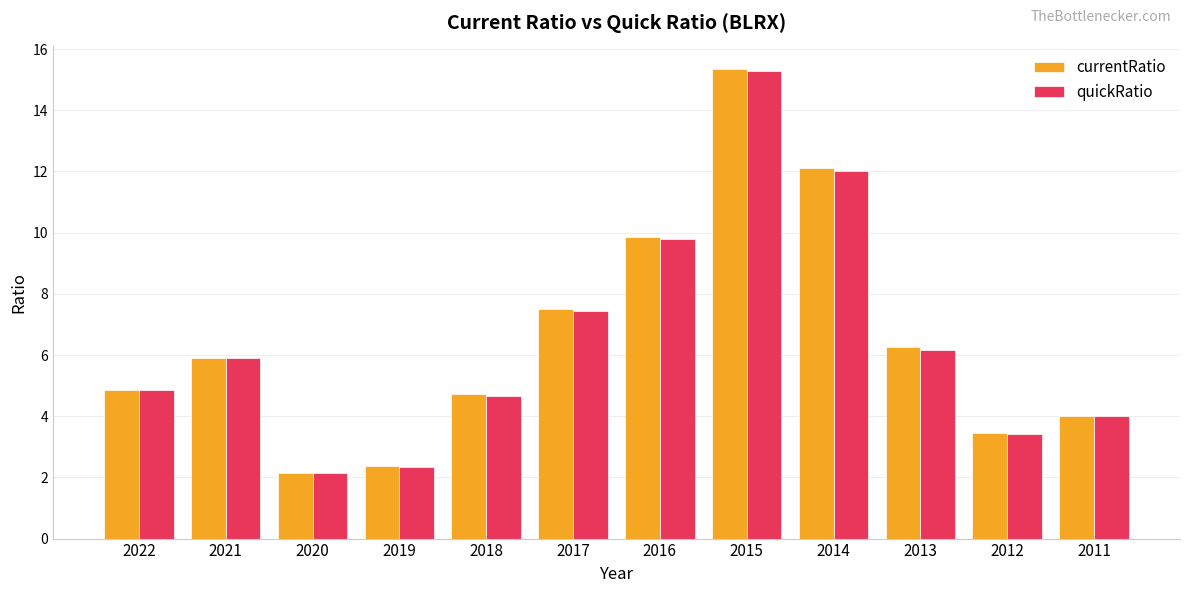

What is the value of the currentRatio bar at the 3rd from the left?

2.2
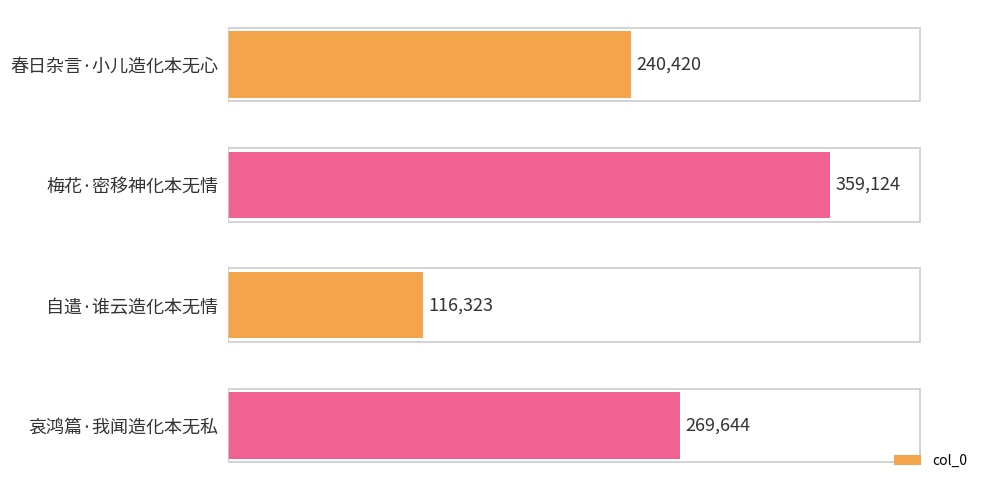

At which label is the value closest to 237723?

春日杂言·小儿造化本无心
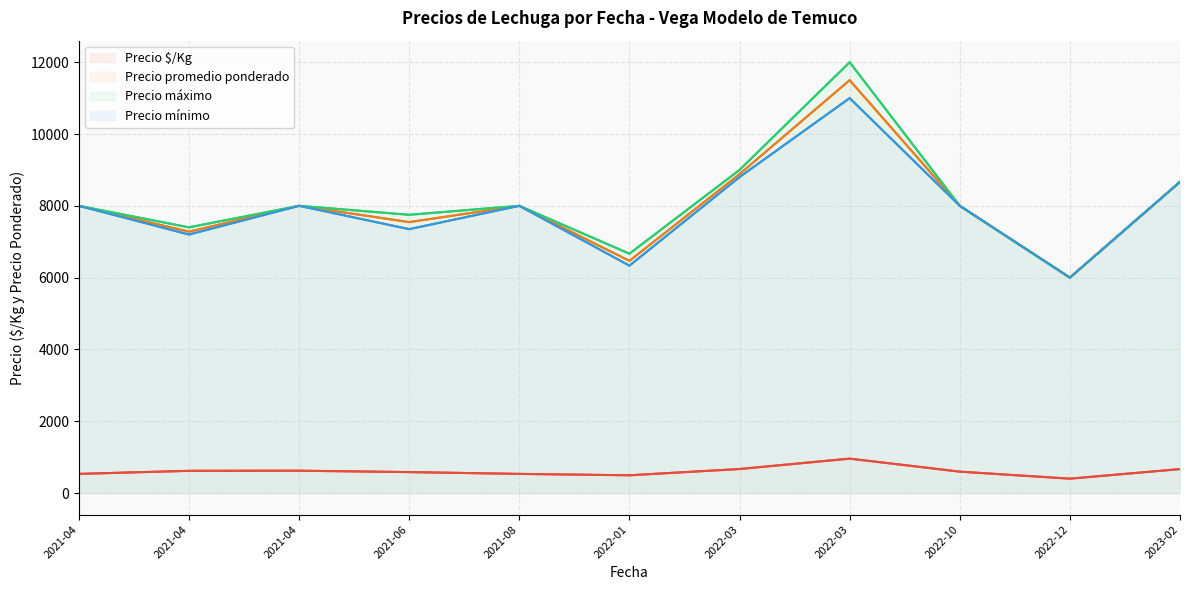

True or false: Precio mínimo and Precio promedio ponderado intersect in this chart.

False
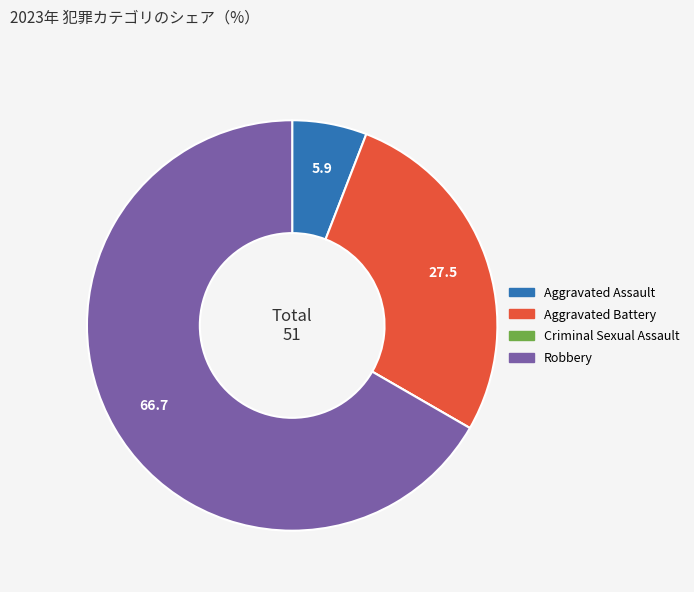

Is there a majority slice in this chart?

Yes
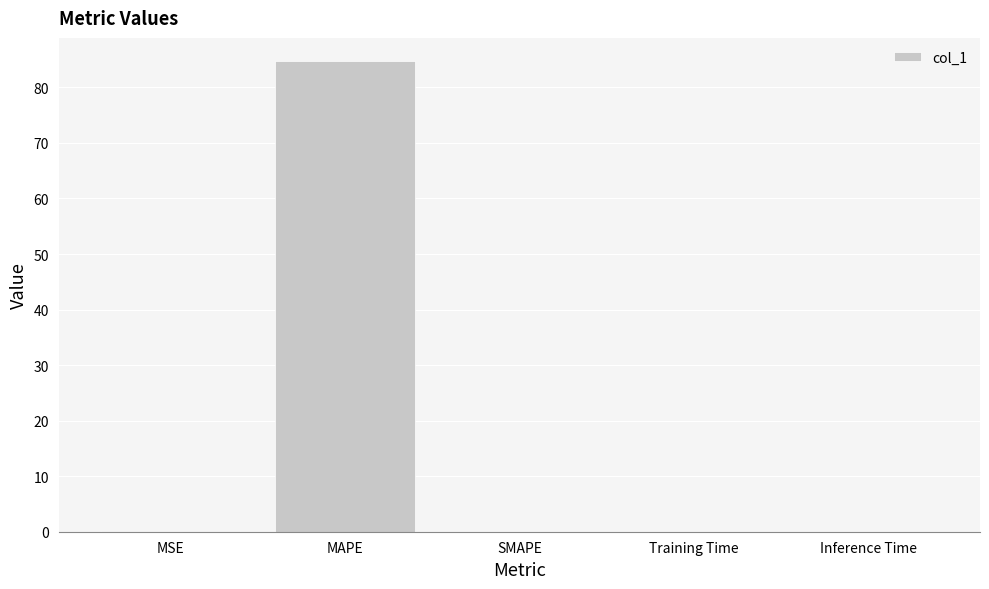

What is the change in value from MAPE to SMAPE?

-84.7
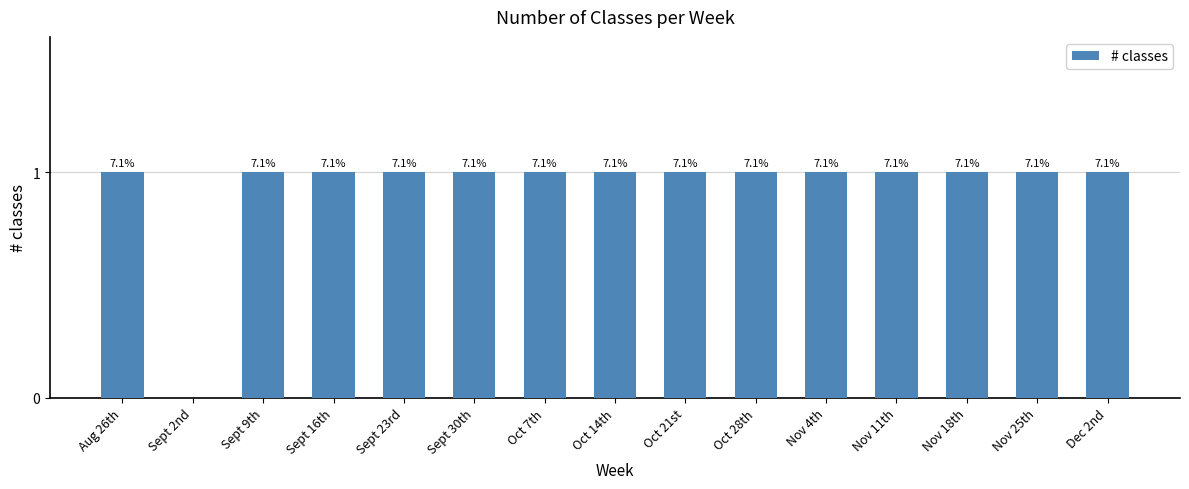

Are the bars horizontal?

No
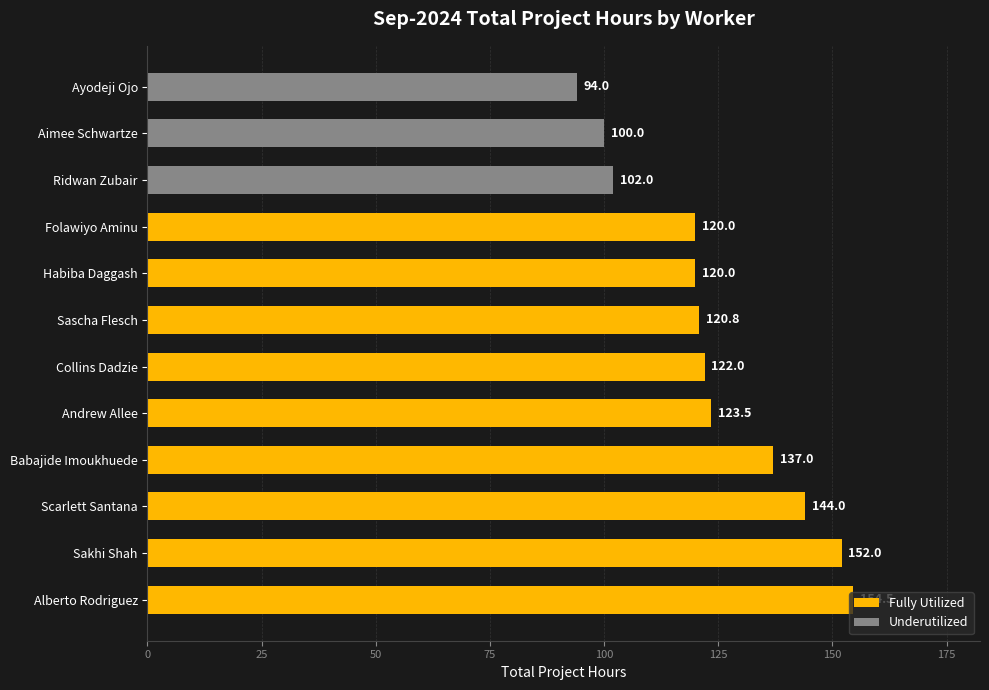

Read the Fully Utilized value at Sakhi Shah.

152.0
-=-=-=-=-
Written task: Can you give the entries again from the line that has "At which label" through the end of the entries, swapping "chart" for "graph" and changing nothing else? Leave the pictures out.

Exercise output:
At which label is the value closest to 237723?

春日杂言·小儿造化本无心

True or false: Precio mínimo and Precio promedio ponderado intersect in this graph.

False

Is there a majority slice in this graph?

Yes

What is the change in value from MAPE to SMAPE?

-84.7

Are the bars horizontal?

No

Read the Fully Utilized value at Sakhi Shah.

152.0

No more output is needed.